### TASK OBJECTIVE
Somewhere below are a line with "X013000Y004150D03*" and a later line with "X034100Y011650D03*". Output exactly those lines and all lines between them.

Electronic design files:
------------------------

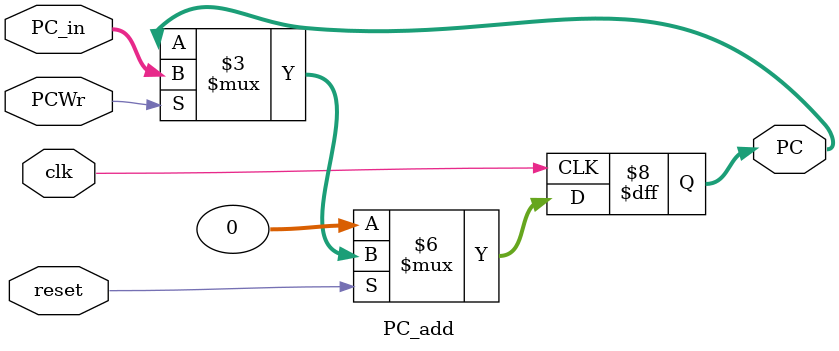
<source format=v>
`timescale 1ns/1ps

module PC_add (
	input reset,
	input clk,
	input PCWr,
    input [31:0] PC_in,
	output reg [31:0] PC,
);

parameter ILLOP = 32'h80000004;
parameter XADR = 32'h80000008;
parameter RESETPC = 32'h00000000;    // ONLY FOR DEBUG!
//parameter RESETPC = 32'h80000000;   

always@(posedge clk) begin
	if(~reset) begin
		PC <= RESETPC;
	end
	else if(PCWr) begin
    	PC<=PC_in;
	end
end

endmodule
</source>
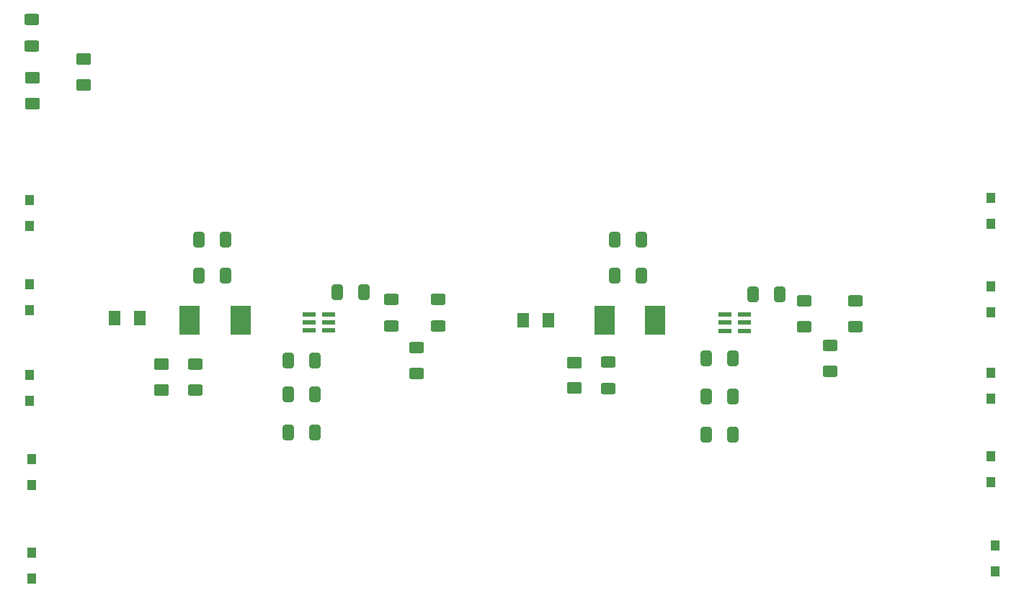
<source format=gbr>
%TF.GenerationSoftware,KiCad,Pcbnew,7.0.7+dfsg-1*%
%TF.CreationDate,2023-11-24T11:24:12-06:00*%
%TF.ProjectId,Power_Dist_Board,506f7765-725f-4446-9973-745f426f6172,rev?*%
%TF.SameCoordinates,Original*%
%TF.FileFunction,Paste,Top*%
%TF.FilePolarity,Positive*%
%FSLAX46Y46*%
G04 Gerber Fmt 4.6, Leading zero omitted, Abs format (unit mm)*
G04 Created by KiCad (PCBNEW 7.0.7+dfsg-1) date 2023-11-24 11:24:12*
%MOMM*%
%LPD*%
G01*
G04 APERTURE LIST*
G04 Aperture macros list*
%AMRoundRect*
0 Rectangle with rounded corners*
0 $1 Rounding radius*
0 $2 $3 $4 $5 $6 $7 $8 $9 X,Y pos of 4 corners*
0 Add a 4 corners polygon primitive as box body*
4,1,4,$2,$3,$4,$5,$6,$7,$8,$9,$2,$3,0*
0 Add four circle primitives for the rounded corners*
1,1,$1+$1,$2,$3*
1,1,$1+$1,$4,$5*
1,1,$1+$1,$6,$7*
1,1,$1+$1,$8,$9*
0 Add four rect primitives between the rounded corners*
20,1,$1+$1,$2,$3,$4,$5,0*
20,1,$1+$1,$4,$5,$6,$7,0*
20,1,$1+$1,$6,$7,$8,$9,0*
20,1,$1+$1,$8,$9,$2,$3,0*%
G04 Aperture macros list end*
%ADD10R,1.041400X1.193800*%
%ADD11RoundRect,0.250000X0.412500X0.650000X-0.412500X0.650000X-0.412500X-0.650000X0.412500X-0.650000X0*%
%ADD12RoundRect,0.250000X-0.412500X-0.650000X0.412500X-0.650000X0.412500X0.650000X-0.412500X0.650000X0*%
%ADD13R,2.350000X3.400001*%
%ADD14RoundRect,0.250001X0.624999X-0.462499X0.624999X0.462499X-0.624999X0.462499X-0.624999X-0.462499X0*%
%ADD15RoundRect,0.250000X-0.625000X0.400000X-0.625000X-0.400000X0.625000X-0.400000X0.625000X0.400000X0*%
%ADD16RoundRect,0.250001X-0.462499X-0.624999X0.462499X-0.624999X0.462499X0.624999X-0.462499X0.624999X0*%
%ADD17RoundRect,0.041300X-0.683700X-0.253700X0.683700X-0.253700X0.683700X0.253700X-0.683700X0.253700X0*%
%ADD18RoundRect,0.250000X0.625000X-0.400000X0.625000X0.400000X-0.625000X0.400000X-0.625000X-0.400000X0*%
%ADD19RoundRect,0.250001X-0.624999X0.462499X-0.624999X-0.462499X0.624999X-0.462499X0.624999X0.462499X0*%
G04 APERTURE END LIST*
D10*
%TO.C,D12*%
X216000000Y-82024000D03*
X216000000Y-78976000D03*
%TD*%
%TO.C,D5*%
X216000000Y-51694250D03*
X216000000Y-48646250D03*
%TD*%
D11*
%TO.C,C8*%
X136562500Y-71750000D03*
X133437500Y-71750000D03*
%TD*%
D12*
%TO.C,C3*%
X171750000Y-57750000D03*
X174875000Y-57750000D03*
%TD*%
D13*
%TO.C,L1*%
X170550000Y-63049999D03*
X176550000Y-63049999D03*
%TD*%
D10*
%TO.C,D4*%
X103047300Y-51946400D03*
X103047300Y-48898400D03*
%TD*%
%TO.C,D13*%
X103281300Y-82422400D03*
X103281300Y-79374400D03*
%TD*%
%TO.C,D9*%
X103281300Y-90374400D03*
X103281300Y-93422400D03*
%TD*%
D11*
%TO.C,C4*%
X185625000Y-67500000D03*
X182500000Y-67500000D03*
%TD*%
D14*
%TO.C,D3*%
X103346875Y-37487500D03*
X103346875Y-34512500D03*
%TD*%
D15*
%TO.C,R1*%
X171000000Y-67950000D03*
X171000000Y-71050000D03*
%TD*%
D11*
%TO.C,C9*%
X185625000Y-76500000D03*
X182500000Y-76500000D03*
%TD*%
D13*
%TO.C,L2*%
X121800000Y-63049999D03*
X127800000Y-63049999D03*
%TD*%
D12*
%TO.C,C1*%
X171750000Y-53500000D03*
X174875000Y-53500000D03*
%TD*%
%TO.C,C12*%
X139187500Y-59750000D03*
X142312500Y-59750000D03*
%TD*%
D16*
%TO.C,F2*%
X113014500Y-62738000D03*
X115989500Y-62738000D03*
%TD*%
D17*
%TO.C,U1*%
X184707500Y-62353750D03*
X184707500Y-63303750D03*
X184707500Y-64253750D03*
X187017500Y-64253750D03*
X187017500Y-63303750D03*
X187017500Y-62353750D03*
%TD*%
D10*
%TO.C,D7*%
X103047300Y-61820500D03*
X103047300Y-58772500D03*
%TD*%
D15*
%TO.C,R5*%
X194062500Y-60700000D03*
X194062500Y-63800000D03*
%TD*%
D18*
%TO.C,R7*%
X200062500Y-63800000D03*
X200062500Y-60700000D03*
%TD*%
D12*
%TO.C,C5*%
X122937500Y-57750000D03*
X126062500Y-57750000D03*
%TD*%
D17*
%TO.C,U2*%
X135845000Y-62300000D03*
X135845000Y-63250000D03*
X135845000Y-64200000D03*
X138155000Y-64200000D03*
X138155000Y-63250000D03*
X138155000Y-62300000D03*
%TD*%
D16*
%TO.C,F1*%
X161012500Y-63000000D03*
X163987500Y-63000000D03*
%TD*%
D15*
%TO.C,R2*%
X122500000Y-71250000D03*
X122500000Y-68150000D03*
%TD*%
%TO.C,R4*%
X145500000Y-60600000D03*
X145500000Y-63700000D03*
%TD*%
D10*
%TO.C,D8*%
X216000000Y-72234000D03*
X216000000Y-69186000D03*
%TD*%
D11*
%TO.C,C6*%
X136562500Y-67750000D03*
X133437500Y-67750000D03*
%TD*%
D10*
%TO.C,D6*%
X216500000Y-92524000D03*
X216500000Y-89476000D03*
%TD*%
D15*
%TO.C,R9*%
X148500000Y-66200000D03*
X148500000Y-69300000D03*
%TD*%
D19*
%TO.C,D1*%
X167000000Y-68012500D03*
X167000000Y-70987500D03*
%TD*%
D15*
%TO.C,R3*%
X103296875Y-27650000D03*
X103296875Y-30750000D03*
%TD*%
D10*
%TO.C,D10*%
X103047300Y-72460900D03*
X103047300Y-69412900D03*
%TD*%
D11*
%TO.C,C7*%
X185687500Y-72000000D03*
X182562500Y-72000000D03*
%TD*%
%TO.C,C10*%
X136562500Y-76250000D03*
X133437500Y-76250000D03*
%TD*%
D19*
%TO.C,F3*%
X109346875Y-32312500D03*
X109346875Y-35287500D03*
%TD*%
%TO.C,D2*%
X118500000Y-71187500D03*
X118500000Y-68212500D03*
%TD*%
D12*
%TO.C,C11*%
X188000000Y-60000000D03*
X191125000Y-60000000D03*
%TD*%
%TO.C,C2*%
X122937500Y-53500000D03*
X126062500Y-53500000D03*
%TD*%
D18*
%TO.C,R6*%
X151000000Y-63700000D03*
X151000000Y-60600000D03*
%TD*%
D10*
%TO.C,D11*%
X216000000Y-62068850D03*
X216000000Y-59020850D03*
%TD*%
D15*
%TO.C,R8*%
X197062500Y-65950000D03*
X197062500Y-69050000D03*
%TD*%
M02*

</source>
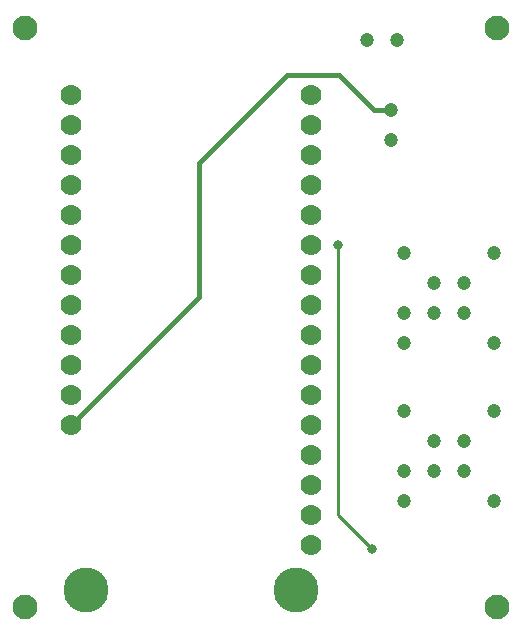
<source format=gbl>
G04 #@! TF.GenerationSoftware,KiCad,Pcbnew,(5.1.0)-1*
G04 #@! TF.CreationDate,2019-11-28T11:04:33+01:00*
G04 #@! TF.ProjectId,main_PCB_3,6d61696e-5f50-4434-925f-332e6b696361,rev?*
G04 #@! TF.SameCoordinates,Original*
G04 #@! TF.FileFunction,Copper,L2,Bot*
G04 #@! TF.FilePolarity,Positive*
%FSLAX46Y46*%
G04 Gerber Fmt 4.6, Leading zero omitted, Abs format (unit mm)*
G04 Created by KiCad (PCBNEW (5.1.0)-1) date 2019-11-28 11:04:33*
%MOMM*%
%LPD*%
G04 APERTURE LIST*
%ADD10C,3.810000*%
%ADD11C,1.778000*%
%ADD12C,1.200000*%
%ADD13C,2.100000*%
%ADD14C,0.800000*%
%ADD15C,0.250000*%
%ADD16C,0.400000*%
G04 APERTURE END LIST*
D10*
X159970000Y-96620000D03*
X142190000Y-96620000D03*
D11*
X140920000Y-82650000D03*
X140920000Y-80110000D03*
X140920000Y-77570000D03*
X140920000Y-75030000D03*
X140920000Y-72490000D03*
X140920000Y-69950000D03*
X140920000Y-67410000D03*
X140920000Y-64870000D03*
X140920000Y-62330000D03*
X140920000Y-59790000D03*
X140920000Y-57250000D03*
X140920000Y-54710000D03*
X161240000Y-54710000D03*
X161240000Y-57250000D03*
X161240000Y-59790000D03*
X161240000Y-62330000D03*
X161240000Y-64870000D03*
X161240000Y-67410000D03*
X161240000Y-69950000D03*
X161240000Y-72490000D03*
X161240000Y-75030000D03*
X161240000Y-77570000D03*
X161240000Y-80110000D03*
X161240000Y-82650000D03*
X161240000Y-85190000D03*
X161240000Y-87730000D03*
X161240000Y-90270000D03*
X161240000Y-92810000D03*
D12*
X176750000Y-75720000D03*
X169130000Y-75720000D03*
X169130000Y-68100000D03*
X176750000Y-68100000D03*
X169130000Y-89040000D03*
X176750000Y-89040000D03*
X176750000Y-81420000D03*
X169130000Y-81420000D03*
D13*
X177000000Y-49000000D03*
X137000000Y-49000000D03*
X137000000Y-98000000D03*
X177000000Y-98000000D03*
D12*
X168540000Y-50000000D03*
X168000000Y-58540000D03*
X174210000Y-73180000D03*
X174210000Y-86500000D03*
X171670000Y-70640000D03*
X171670000Y-73180000D03*
X169130000Y-73180000D03*
X171670000Y-83960000D03*
X171670000Y-86500000D03*
X169130000Y-86500000D03*
D14*
X163500000Y-67410000D03*
X166430000Y-93150000D03*
D12*
X166000000Y-50000000D03*
X174210000Y-83960000D03*
X174210000Y-70640000D03*
X168000000Y-56000000D03*
D15*
X163500000Y-90220000D02*
X166430000Y-93150000D01*
X163500000Y-67410000D02*
X163500000Y-90220000D01*
D16*
X151740000Y-71830000D02*
X140920000Y-82650000D01*
X151740000Y-60490000D02*
X151740000Y-71830000D01*
X159190000Y-53040000D02*
X151740000Y-60490000D01*
X163560000Y-53040000D02*
X159190000Y-53040000D01*
X167810000Y-56000000D02*
X166520000Y-56000000D01*
X166520000Y-56000000D02*
X163560000Y-53040000D01*
M02*

</source>
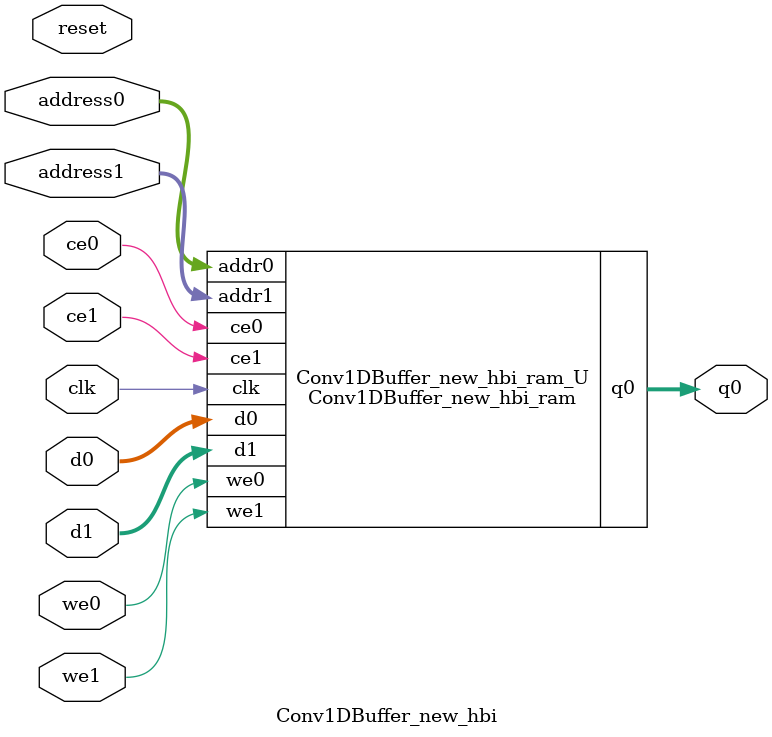
<source format=v>

`timescale 1 ns / 1 ps
module Conv1DBuffer_new_hbi_ram (addr0, ce0, d0, we0, q0, addr1, ce1, d1, we1,  clk);

parameter DWIDTH = 8;
parameter AWIDTH = 8;
parameter MEM_SIZE = 256;

input[AWIDTH-1:0] addr0;
input ce0;
input[DWIDTH-1:0] d0;
input we0;
output reg[DWIDTH-1:0] q0;
input[AWIDTH-1:0] addr1;
input ce1;
input[DWIDTH-1:0] d1;
input we1;
input clk;

(* ram_style = "block" *)reg [DWIDTH-1:0] ram[0:MEM_SIZE-1];




always @(posedge clk)  
begin 
    if (ce0) 
    begin
        if (we0) 
        begin 
            ram[addr0] <= d0; 
            q0 <= d0;
        end 
        else 
            q0 <= ram[addr0];
    end
end


always @(posedge clk)  
begin 
    if (ce1) 
    begin
        if (we1) 
        begin 
            ram[addr1] <= d1; 
        end 
    end
end


endmodule


`timescale 1 ns / 1 ps
module Conv1DBuffer_new_hbi(
    reset,
    clk,
    address0,
    ce0,
    we0,
    d0,
    q0,
    address1,
    ce1,
    we1,
    d1);

parameter DataWidth = 32'd8;
parameter AddressRange = 32'd256;
parameter AddressWidth = 32'd8;
input reset;
input clk;
input[AddressWidth - 1:0] address0;
input ce0;
input we0;
input[DataWidth - 1:0] d0;
output[DataWidth - 1:0] q0;
input[AddressWidth - 1:0] address1;
input ce1;
input we1;
input[DataWidth - 1:0] d1;



Conv1DBuffer_new_hbi_ram Conv1DBuffer_new_hbi_ram_U(
    .clk( clk ),
    .addr0( address0 ),
    .ce0( ce0 ),
    .we0( we0 ),
    .d0( d0 ),
    .q0( q0 ),
    .addr1( address1 ),
    .ce1( ce1 ),
    .we1( we1 ),
    .d1( d1 ));

endmodule


</source>
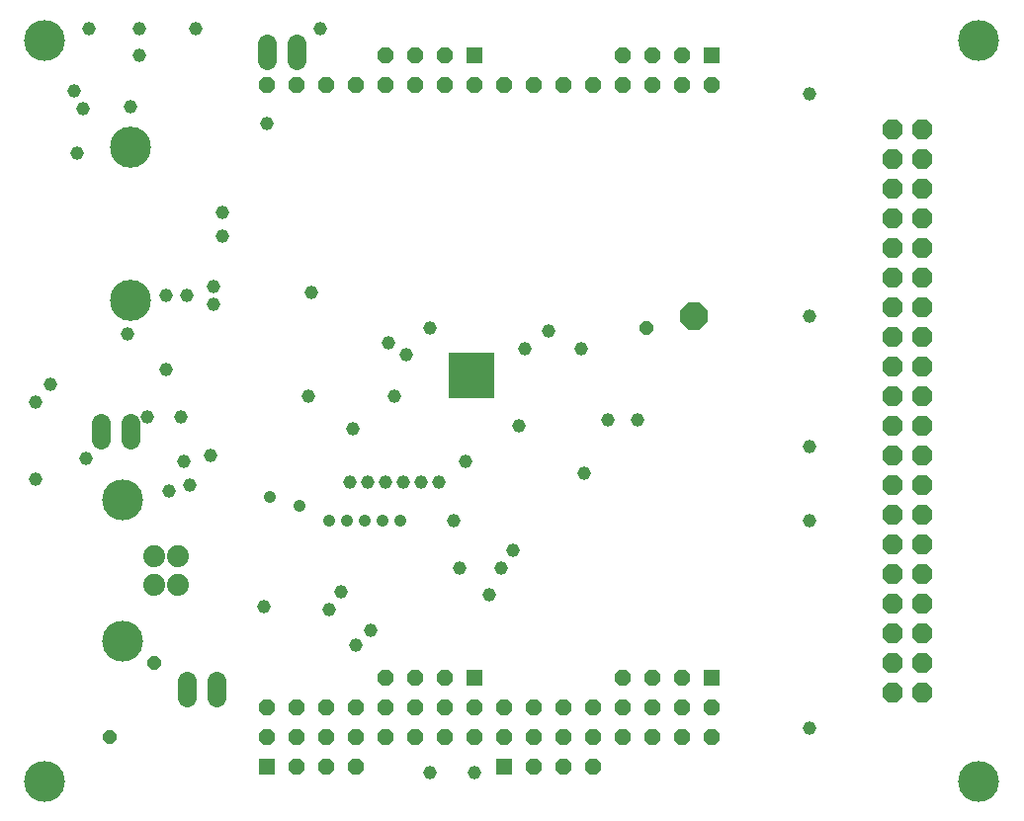
<source format=gbs>
G75*
%MOIN*%
%OFA0B0*%
%FSLAX24Y24*%
%IPPOS*%
%LPD*%
%AMOC8*
5,1,8,0,0,1.08239X$1,22.5*
%
%ADD10C,0.1380*%
%ADD11C,0.0620*%
%ADD12OC8,0.0552*%
%ADD13R,0.0552X0.0552*%
%ADD14R,0.1575X0.1575*%
%ADD15OC8,0.0671*%
%ADD16C,0.0740*%
%ADD17OC8,0.0930*%
%ADD18C,0.1386*%
%ADD19C,0.0456*%
%ADD20OC8,0.0456*%
%ADD21C,0.0417*%
D10*
X004500Y001650D03*
X007130Y006380D03*
X007130Y011120D03*
X004500Y026650D03*
X036000Y026650D03*
X036000Y001650D03*
D11*
X010300Y004480D02*
X010300Y005020D01*
X009300Y005020D02*
X009300Y004480D01*
X007400Y013180D02*
X007400Y013720D01*
X006400Y013720D02*
X006400Y013180D01*
X012000Y025980D02*
X012000Y026520D01*
X013000Y026520D02*
X013000Y025980D01*
D12*
X013000Y025150D03*
X014000Y025150D03*
X015000Y025150D03*
X016000Y025150D03*
X017000Y025150D03*
X018000Y025150D03*
X019000Y025150D03*
X020000Y025150D03*
X021000Y025150D03*
X022000Y025150D03*
X023000Y025150D03*
X024000Y025150D03*
X025000Y025150D03*
X026000Y025150D03*
X027000Y025150D03*
X026000Y026150D03*
X025000Y026150D03*
X024000Y026150D03*
X018000Y026150D03*
X017000Y026150D03*
X016000Y026150D03*
X012000Y025150D03*
X016000Y005150D03*
X017000Y005150D03*
X018000Y005150D03*
X018000Y004150D03*
X017000Y004150D03*
X017000Y003150D03*
X018000Y003150D03*
X019000Y003150D03*
X020000Y003150D03*
X021000Y003150D03*
X022000Y003150D03*
X023000Y003150D03*
X024000Y003150D03*
X025000Y003150D03*
X026000Y003150D03*
X027000Y003150D03*
X027000Y004150D03*
X026000Y004150D03*
X025000Y004150D03*
X024000Y004150D03*
X023000Y004150D03*
X022000Y004150D03*
X021000Y004150D03*
X020000Y004150D03*
X019000Y004150D03*
X021000Y002150D03*
X022000Y002150D03*
X023000Y002150D03*
X024000Y005150D03*
X025000Y005150D03*
X026000Y005150D03*
X016000Y004150D03*
X016000Y003150D03*
X015000Y003150D03*
X014000Y003150D03*
X014000Y004150D03*
X015000Y004150D03*
X013000Y004150D03*
X013000Y003150D03*
X012000Y003150D03*
X012000Y004150D03*
X013000Y002150D03*
X014000Y002150D03*
X015000Y002150D03*
D13*
X012000Y002150D03*
X019000Y005150D03*
X020000Y002150D03*
X027000Y005150D03*
X027000Y026150D03*
X019000Y026150D03*
D14*
X018900Y015350D03*
D15*
X033100Y015650D03*
X034100Y015650D03*
X034100Y016650D03*
X033100Y016650D03*
X033100Y017650D03*
X034100Y017650D03*
X034100Y018650D03*
X033100Y018650D03*
X033100Y019650D03*
X034100Y019650D03*
X034100Y020650D03*
X033100Y020650D03*
X033100Y021650D03*
X034100Y021650D03*
X034100Y022650D03*
X034100Y023650D03*
X033100Y023650D03*
X033100Y022650D03*
X033100Y014650D03*
X034100Y014650D03*
X034100Y013650D03*
X033100Y013650D03*
X033100Y012650D03*
X034100Y012650D03*
X034100Y011650D03*
X033100Y011650D03*
X033100Y010650D03*
X034100Y010650D03*
X034100Y009650D03*
X033100Y009650D03*
X033100Y008650D03*
X034100Y008650D03*
X034100Y007650D03*
X033100Y007650D03*
X033100Y006650D03*
X034100Y006650D03*
X034100Y005650D03*
X034100Y004650D03*
X033100Y004650D03*
X033100Y005650D03*
D16*
X008980Y008258D03*
X008200Y008258D03*
X008200Y009242D03*
X008980Y009242D03*
D17*
X026400Y017350D03*
D18*
X007400Y017863D03*
X007400Y023037D03*
D19*
X007400Y024400D03*
X005800Y024350D03*
X005500Y024950D03*
X007700Y026150D03*
X007700Y027050D03*
X006000Y027050D03*
X009600Y027050D03*
X012000Y023850D03*
X010500Y020850D03*
X010500Y020050D03*
X010200Y018350D03*
X010200Y017750D03*
X009300Y018050D03*
X008600Y018050D03*
X007300Y016750D03*
X008600Y015550D03*
X009100Y013950D03*
X007950Y013950D03*
X010100Y012650D03*
X009200Y012450D03*
X009400Y011650D03*
X008700Y011450D03*
X005900Y012550D03*
X004200Y011850D03*
X004200Y014450D03*
X004700Y015050D03*
X013400Y014650D03*
X014900Y013550D03*
X016300Y014650D03*
X016700Y016050D03*
X016100Y016450D03*
X017500Y016950D03*
X020700Y016250D03*
X021500Y016850D03*
X022600Y016250D03*
X023500Y013850D03*
X024500Y013850D03*
X022700Y012050D03*
X020500Y013650D03*
X018700Y012450D03*
X017800Y011750D03*
X017200Y011750D03*
X016600Y011750D03*
X016000Y011750D03*
X015400Y011750D03*
X014800Y011750D03*
X018300Y010450D03*
X018500Y008850D03*
X019500Y007950D03*
X019900Y008850D03*
X020300Y009450D03*
X015500Y006750D03*
X015000Y006250D03*
X014100Y007450D03*
X014500Y008050D03*
X011900Y007550D03*
X017500Y001950D03*
X019000Y001950D03*
X030300Y003450D03*
X030300Y010450D03*
X030300Y012950D03*
X030300Y017350D03*
X030300Y024850D03*
X013800Y027050D03*
X005600Y022850D03*
X013500Y018150D03*
D20*
X024800Y016950D03*
X008200Y005650D03*
X006700Y003150D03*
D21*
X014100Y010450D03*
X014700Y010450D03*
X015300Y010450D03*
X015900Y010450D03*
X016500Y010450D03*
X013100Y010950D03*
X012100Y011250D03*
M02*

</source>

------------------------

### TASK SOLUTION
X013000Y004150D03*
X013000Y003150D03*
X012000Y003150D03*
X012000Y004150D03*
X013000Y002150D03*
X014000Y002150D03*
X015000Y002150D03*
D13*
X012000Y002150D03*
X019000Y005150D03*
X020000Y002150D03*
X027000Y005150D03*
X027000Y026150D03*
X019000Y026150D03*
D14*
X018900Y015350D03*
D15*
X033100Y015650D03*
X034100Y015650D03*
X034100Y016650D03*
X033100Y016650D03*
X033100Y017650D03*
X034100Y017650D03*
X034100Y018650D03*
X033100Y018650D03*
X033100Y019650D03*
X034100Y019650D03*
X034100Y020650D03*
X033100Y020650D03*
X033100Y021650D03*
X034100Y021650D03*
X034100Y022650D03*
X034100Y023650D03*
X033100Y023650D03*
X033100Y022650D03*
X033100Y014650D03*
X034100Y014650D03*
X034100Y013650D03*
X033100Y013650D03*
X033100Y012650D03*
X034100Y012650D03*
X034100Y011650D03*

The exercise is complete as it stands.